Fri Dec 14 21:51:09 CET 2007

Thanks for the reply. Funny enough, I just noticed your message to the
list just before I joined (by checking the archives). The solution
proposed worked for me as well:

try configuring a shorter timeout for drbd-peer-outdater  like so:
	outdate-peer "/usr/lib/heartbeat/drbd-peer-outdater -t 5";

However, now I am seeing a different problem that is definitely not
heartbeat-related. If I shut down the secondary node only (node2)
while node1's DRBD is primary, then cat /proc/drbd on node1 shows the
following expected state:

version: 8.0.6 (api:86/proto:86)
SVN Revision: 3048 build by buildsvn at c5-x8664-build, 2007-12-08 01:01:10
 0: cs:WFConnection st:Primary/Unknown ds:UpToDate/Outdated C r---

Now node1 is running as a "degraded cluster," so I expect that when I
reboot node1 (leaving node2 shut down), the DRBD startup will respect
the config setting for degr-wfc-timeout:

degr-wfc-timeout 120;    # 2 minutes.

However, when I reboot node1 it waits forever as if it is using the
regular wfc-timeout value (which is 0, for infinite wait).

According to the docs for degr-wfc-timeout:

    # Wait for connection timeout if this node was a degraded cluster.
    # In case a degraded cluster (= cluster with only one node left)
    # is rebooted, this timeout value is used.

So, why does DRBD on node1 think that it was not in a degraded state
when it was rebooted?

Thanks again,

Sam

> Little more info please. (drbd.conf, ha.cf and connection path info)
>
>If you are using "fencing resource-only;" try commenting out and
>unplugging the power.  That would at least help you narrow down where
>the problem is.  This one caused similar problems for me.

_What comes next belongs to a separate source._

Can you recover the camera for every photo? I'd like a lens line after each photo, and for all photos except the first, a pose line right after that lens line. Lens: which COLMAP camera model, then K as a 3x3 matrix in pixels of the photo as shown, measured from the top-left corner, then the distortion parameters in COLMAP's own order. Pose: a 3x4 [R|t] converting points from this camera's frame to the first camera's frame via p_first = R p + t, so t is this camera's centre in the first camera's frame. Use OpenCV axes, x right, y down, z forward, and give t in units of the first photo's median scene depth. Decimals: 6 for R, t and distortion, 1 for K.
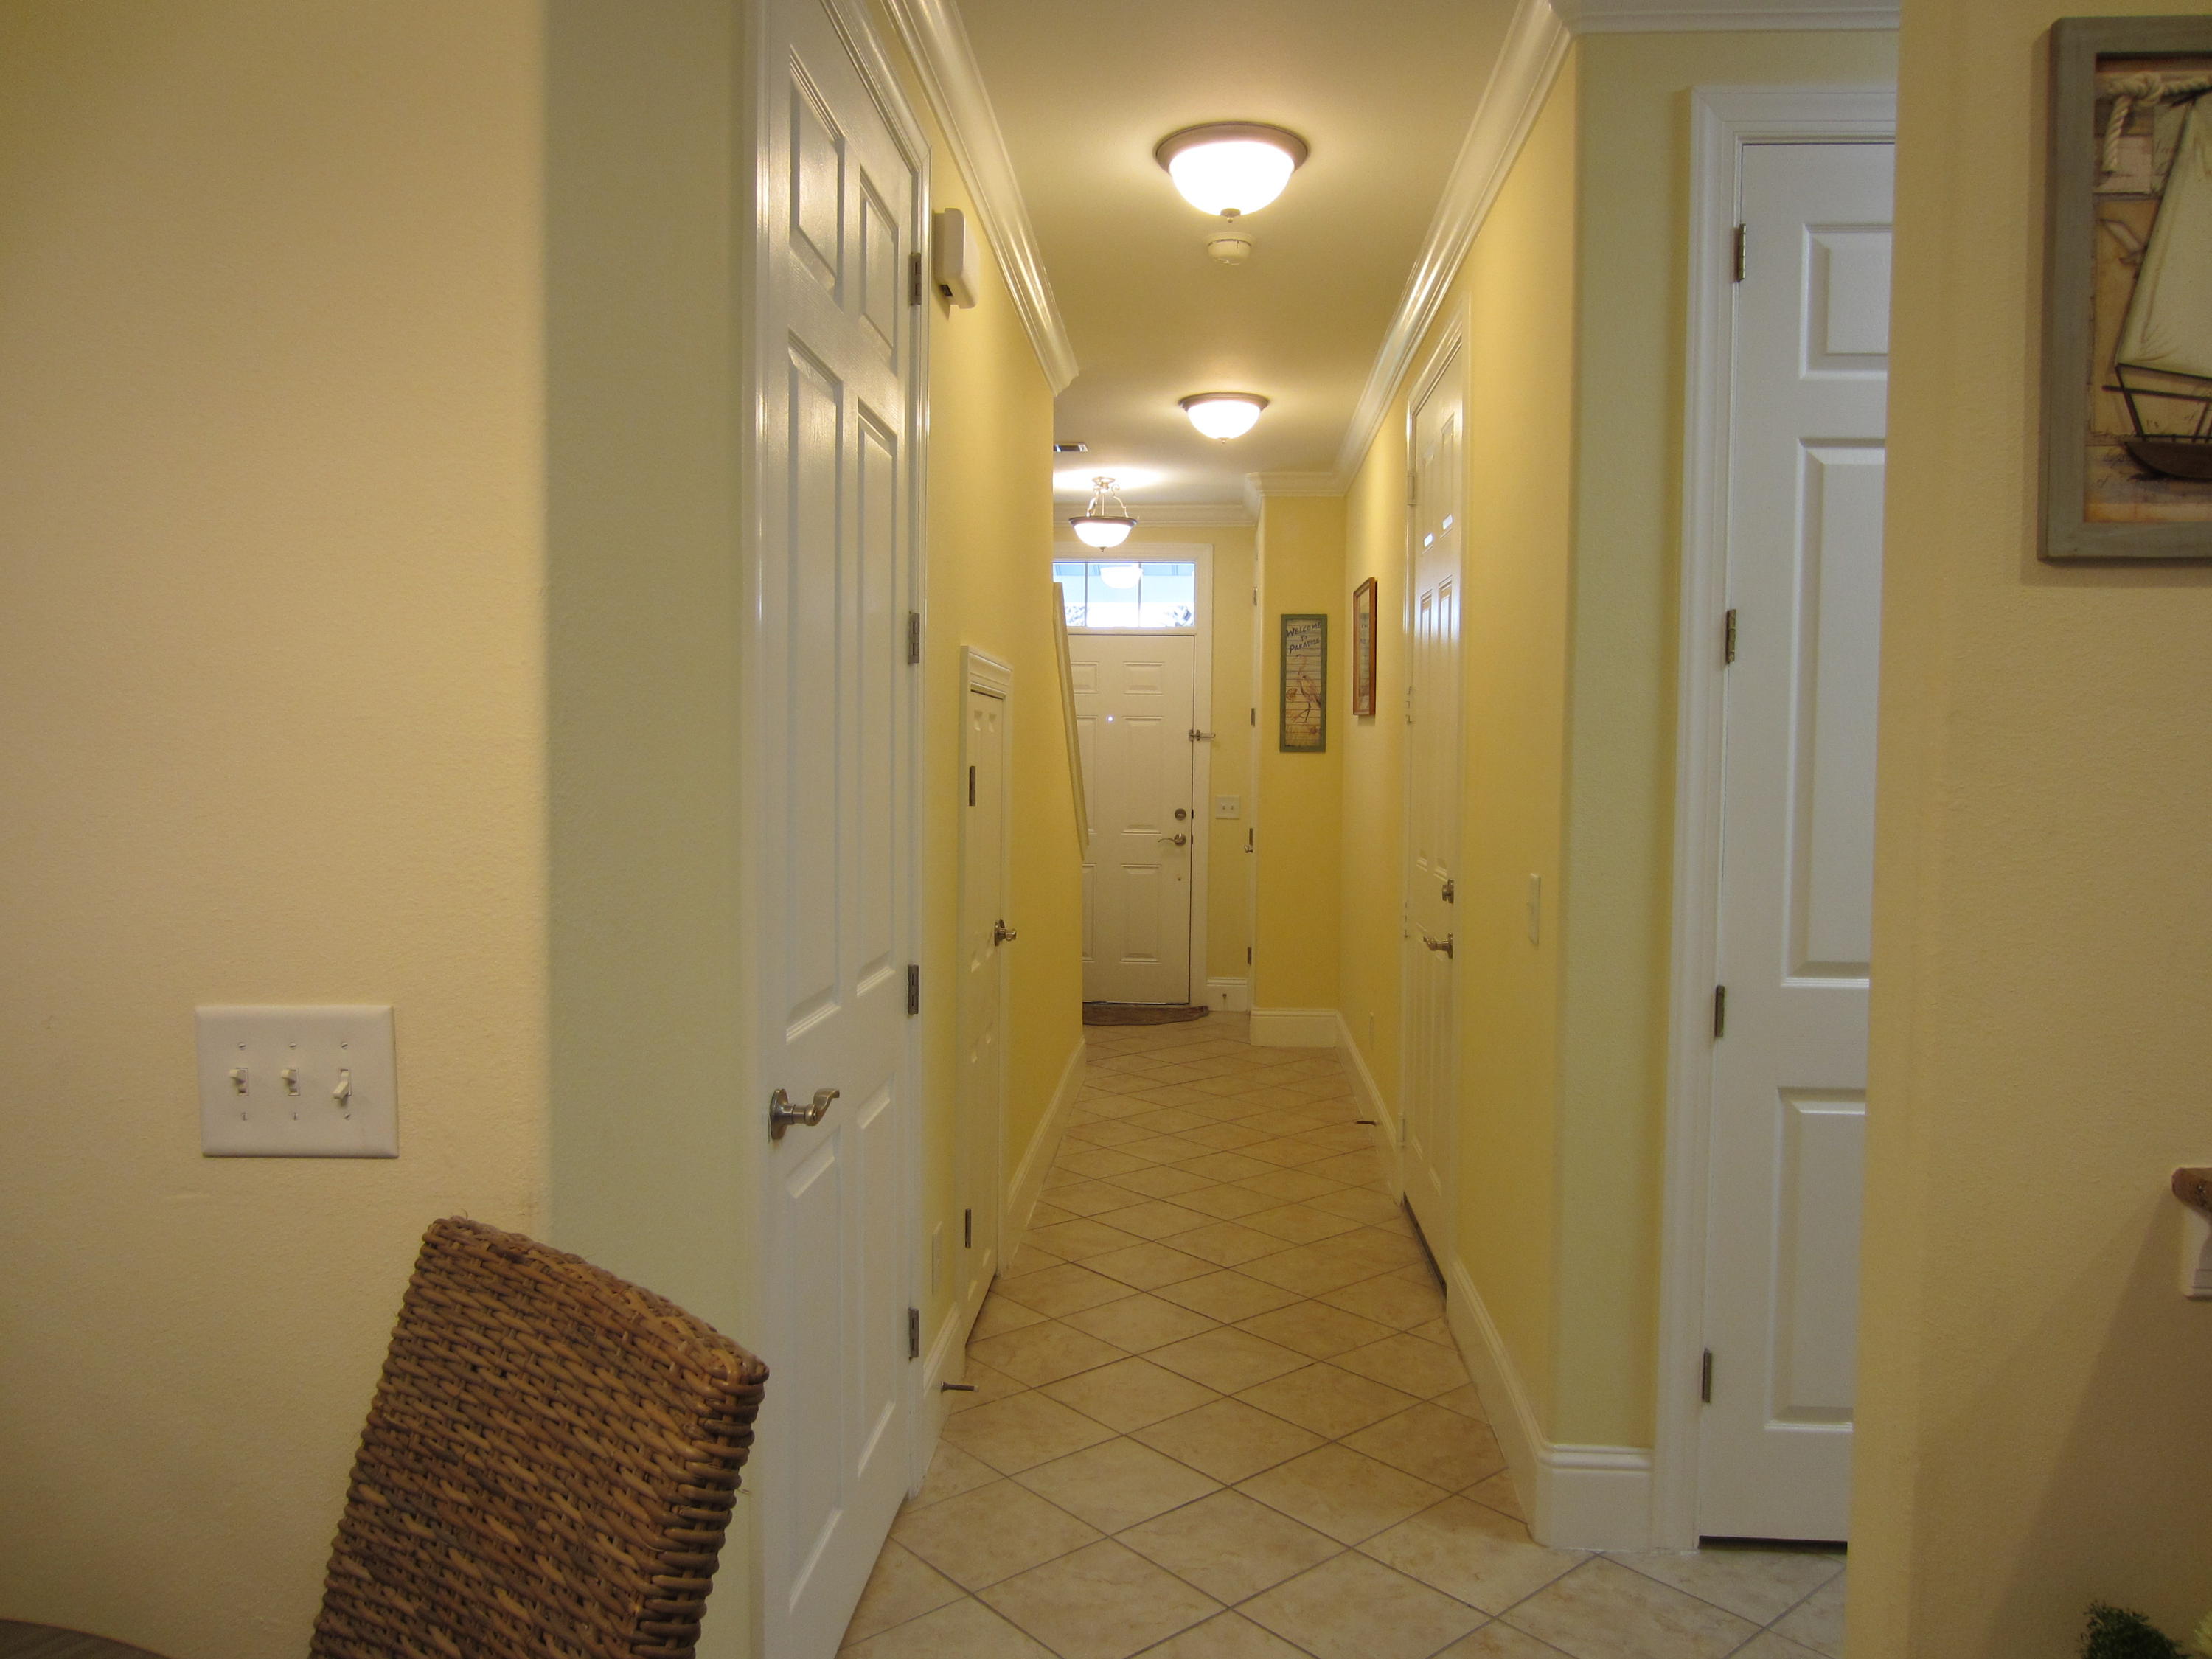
lens RADIAL K [[1568.7, 0, 1107.0], [0, 1568.7, 828.8], [0, 0, 1]] dist [-0.024950, 0.009751]
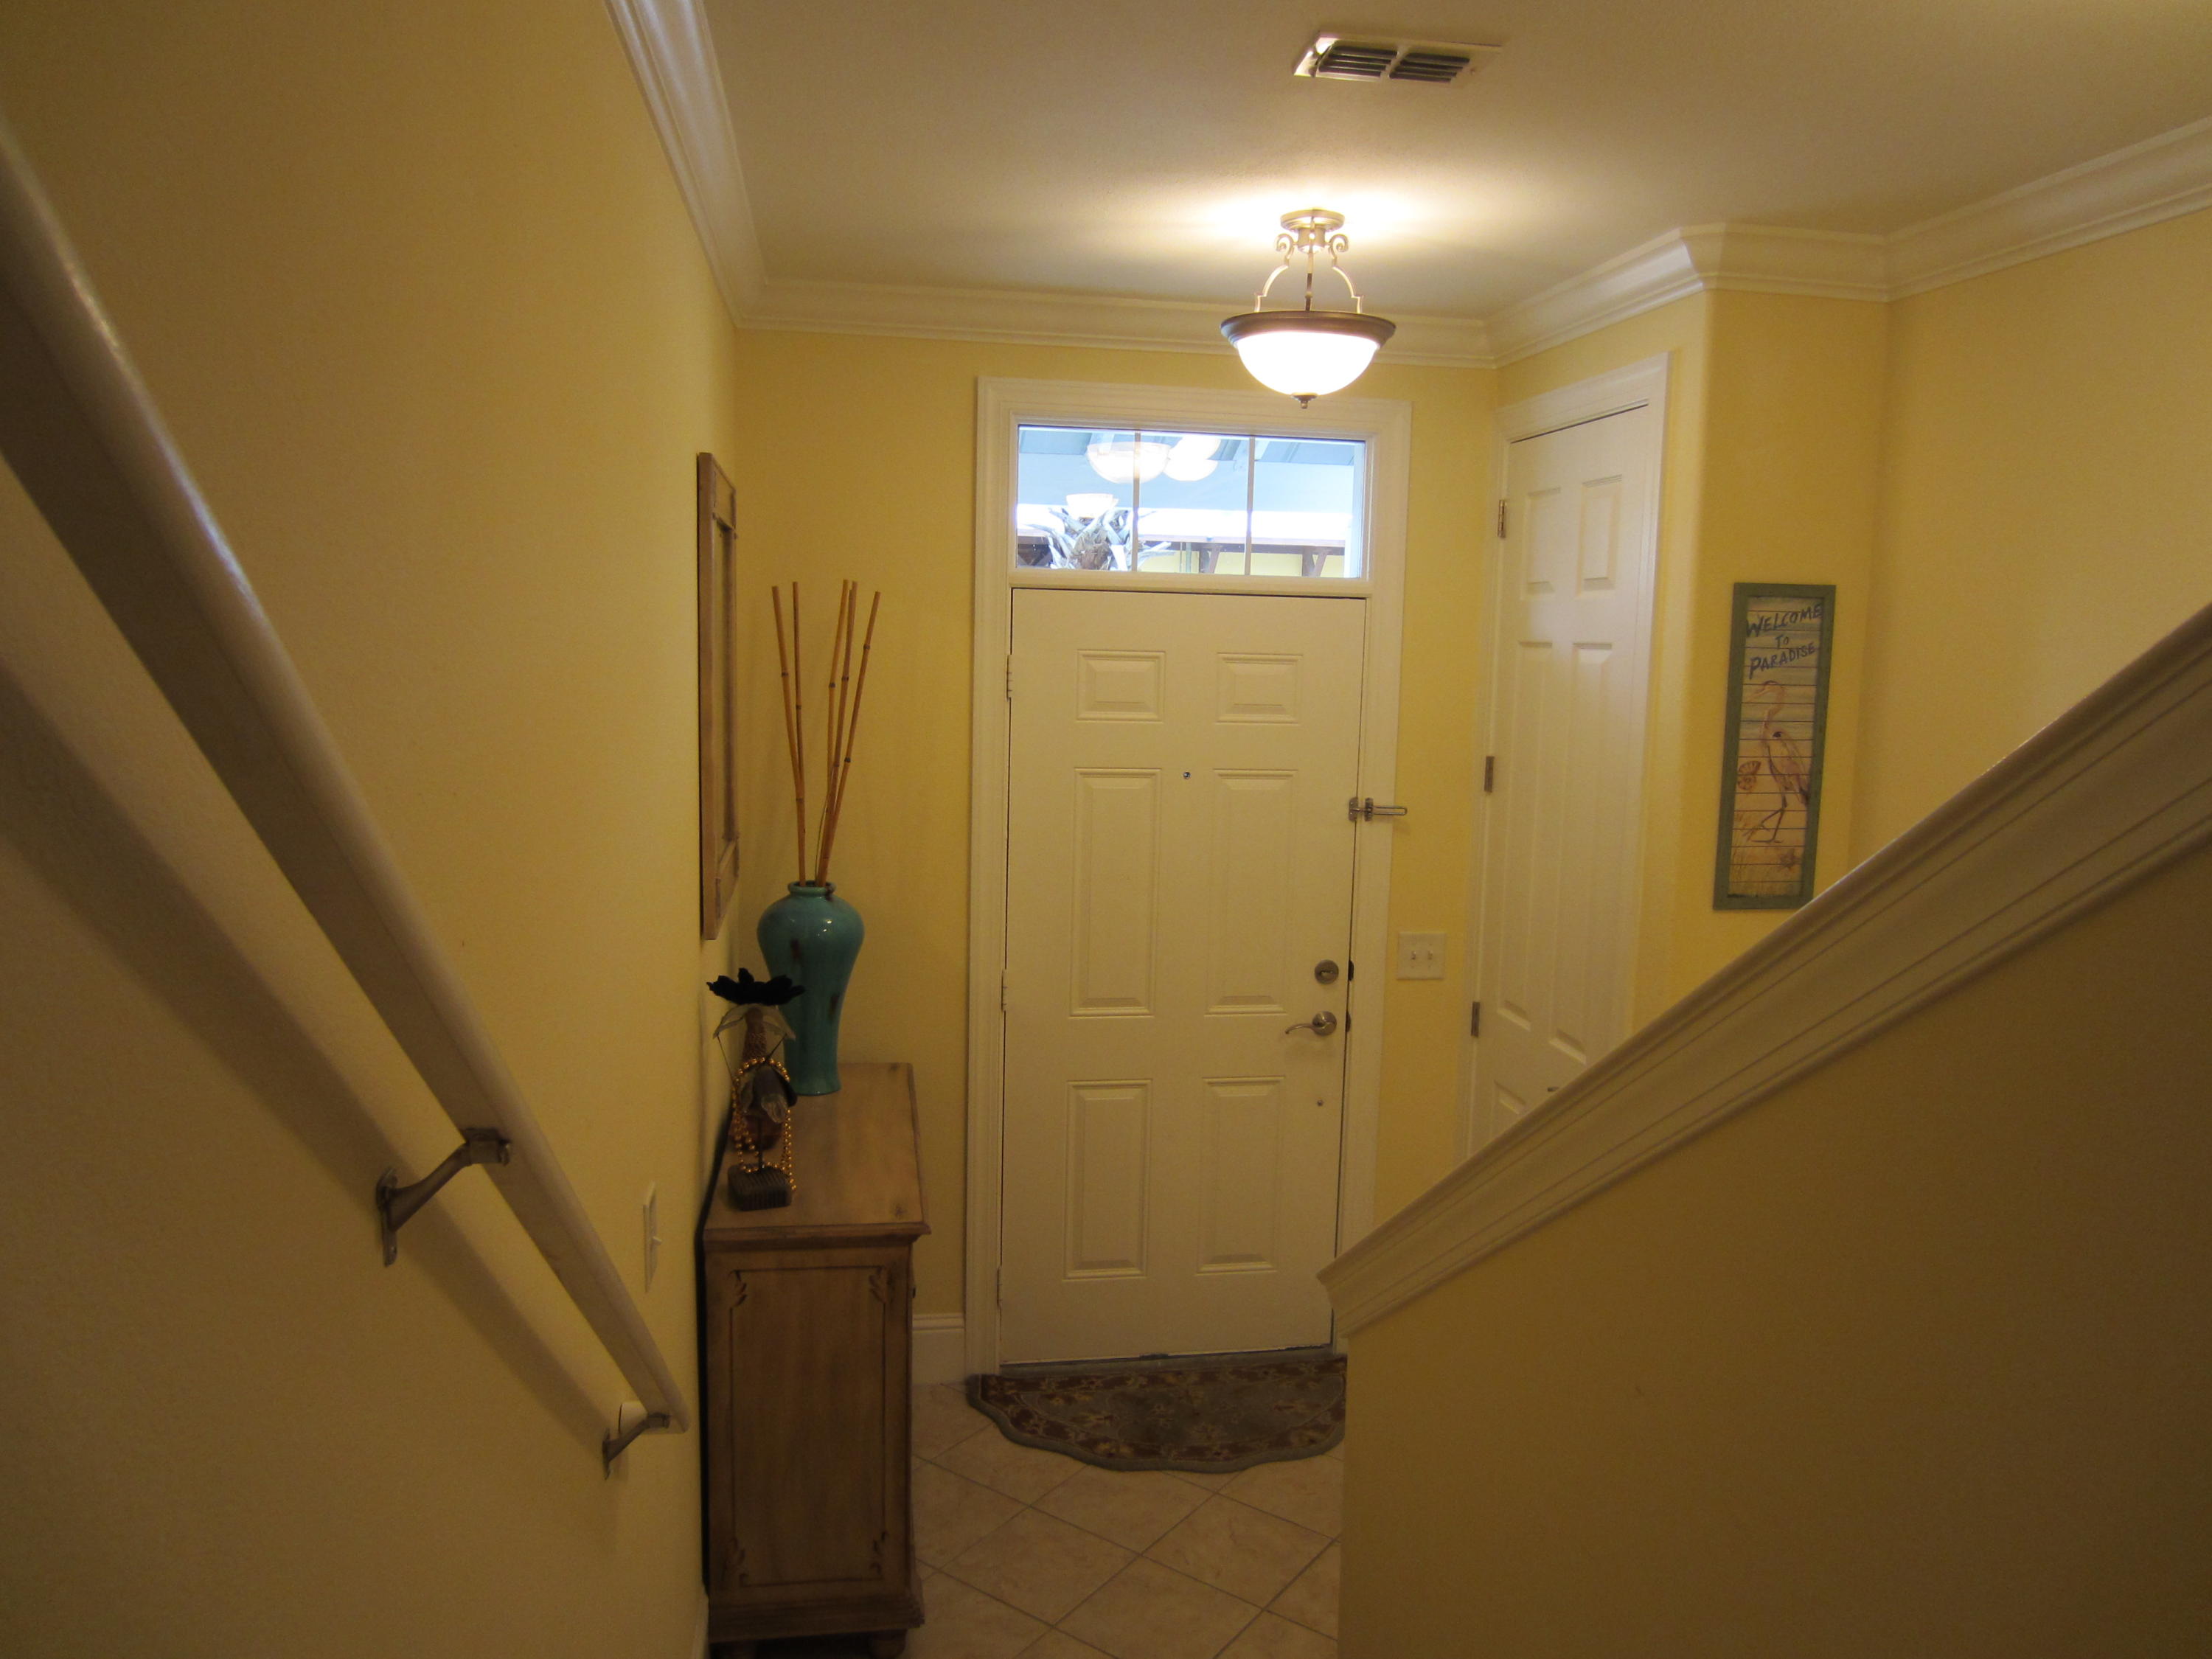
lens RADIAL K [[1568.7, 0, 1108.9], [0, 1568.7, 828.9], [0, 0, 1]] dist [-0.024950, 0.009751]
pose [[0.970291, -0.019071, 0.241188, -0.148536], [-0.002187, 0.996156, 0.087566, -0.106245], [-0.241931, -0.085492, 0.966520, 0.625551]]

>On Fri, 2007-12-14 at 10:52 -0800, Art Age Software wrote:
> Hi all,
>
> I've been working on setting up a two-node HA cluster with Heartbeat + DRBD.
> Everything has been going well and now I am in the testing phase.
> All initial tests looked good. Manual failover via heartbeat commands
> works as expected.
> Rebooting the machines works as expected with resources transitioning correctly.
> Finally, it was time for the biggest test of all...physically pulling
> power on the pirmary.
> Now, this is a painful thing to have to do - but of course necessary.
> So, naturally I had hoped it would "just work" on the first try.
> Unfortunately, it did not. DRBD became primary on node2, but the file
> system never mounted.
> >From looking at the logs, DRBD on node2 seems to have aborted
> Heartbeat's attempt at takeover. I have copied a relvant portion of
> the log below.
> Can anybody offer any insight into what went wrong? Clearly, it isn't
> a highly available system if node2 won't take over in the event that
> node1 disappears.
>
> DRBD vers